La pelle della trota iridea contiene molti più omega-3 degli stessi filetti del pesce e si candida ad essere un prodotto di interesse alimentare. Lo rivela una ricerca su Waste and biomass valorization, condotta dall’Università di Firenze insieme all’Ateneo di Udine.
“Le autorità sanitarie mondiali – spiega la responsabile del team Giuliana Parisi, docente di acquacoltura nell’Ateneo fiorentino – raccomandano l’assunzione per individuo adulto di circa 500 mg al giorno di omega-3, in particolare dell’acido eicosapentaenoico (Epa) e docosaesaenoico (Dha): l’equivalente a 3,5 g a settimana. Tale quantità è generalmente associata al consumo di circa 2-3 porzioni da 100 g di pesce”.
Ma molte specie non sono in grado di produrre ex novo gli acidi grassi Epa e Dha e devono pertanto introdurli con la dieta per poi accumularli nei loro tessuti e “negli ultimi 30 anni, a causa del depauperamento degli stock ittici naturali, gli ingredienti di origine marina sono stati fortemente ridotti e sono stati sostituiti con fonti proteiche (farine) e oli di origine vegetale.Questo cambiamento nei mangimi ha fatto sì che il contenuto di omega-3 nel pesce allevato si sia nel tempo ridotto“, precisa Giulia Secci, fra i ricercatori fiorentini insieme a Leonardo Bruni e Yara Husein.

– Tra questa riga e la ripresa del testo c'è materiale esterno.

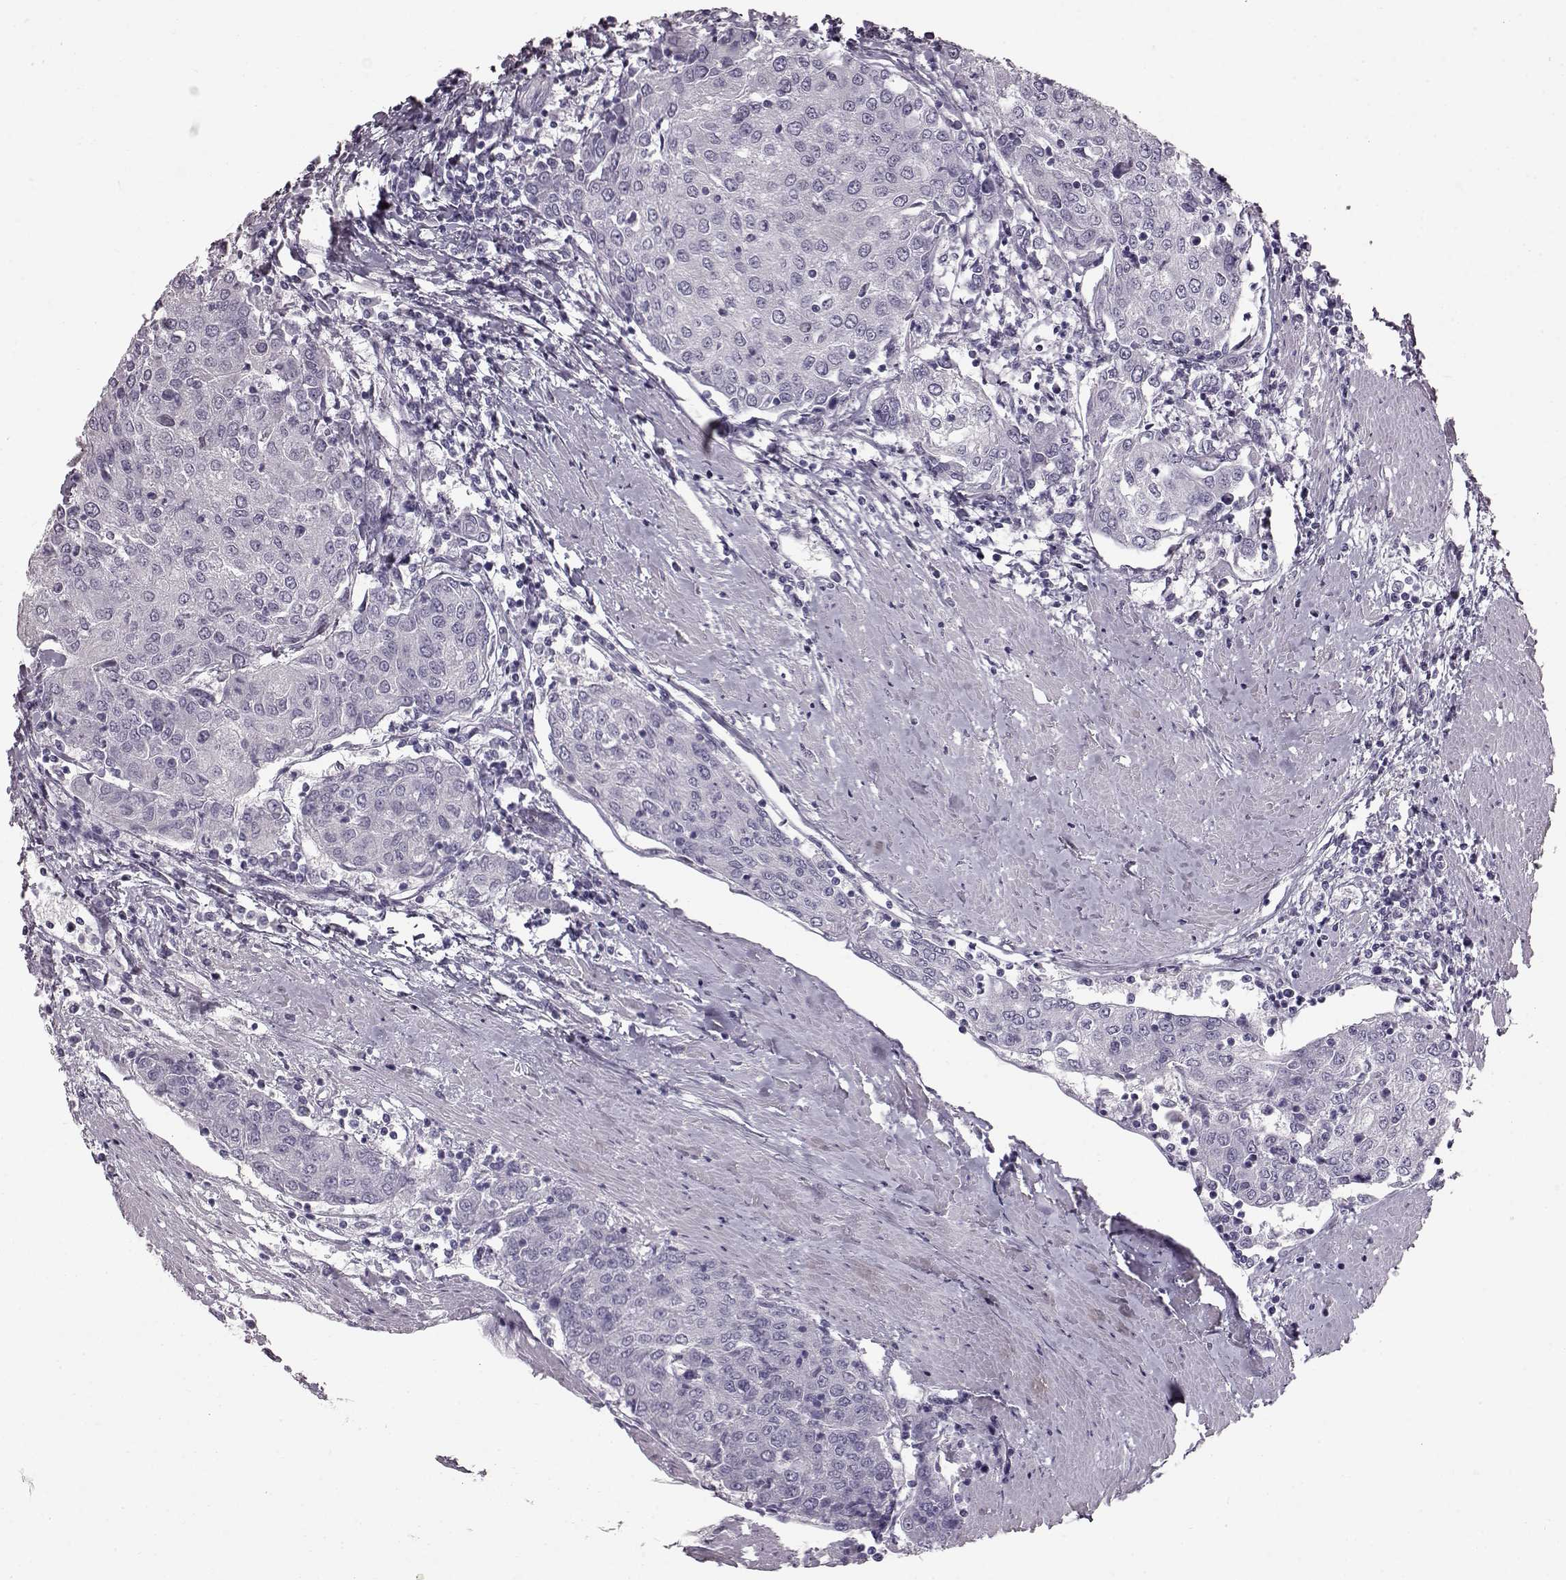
{"staining": {"intensity": "negative", "quantity": "none", "location": "none"}, "tissue": "urothelial cancer", "cell_type": "Tumor cells", "image_type": "cancer", "snomed": [{"axis": "morphology", "description": "Urothelial carcinoma, High grade"}, {"axis": "topography", "description": "Urinary bladder"}], "caption": "DAB immunohistochemical staining of human high-grade urothelial carcinoma demonstrates no significant staining in tumor cells.", "gene": "TCHHL1", "patient": {"sex": "female", "age": 85}}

Per aumentare l’approvvigionamento di Epa e Dha la strada sembra essere quella della valorizzazione dei sottoprodotti e della prevenzione dello spreco alimentare. “La pelle di trota – commenta Parisi – è una fonte preziosa di omega-3: il contenuto medio di omega-3 trovato in essa ammonta al 25% degli acidi grassi totali, a fronte del 15% contenuto nei filetti degli stessi animali. E la cosa più importante è che questa percentuale di omega-3 tende a restare costante nella pelle, a prescindere dalla dieta somministrata agli animali”.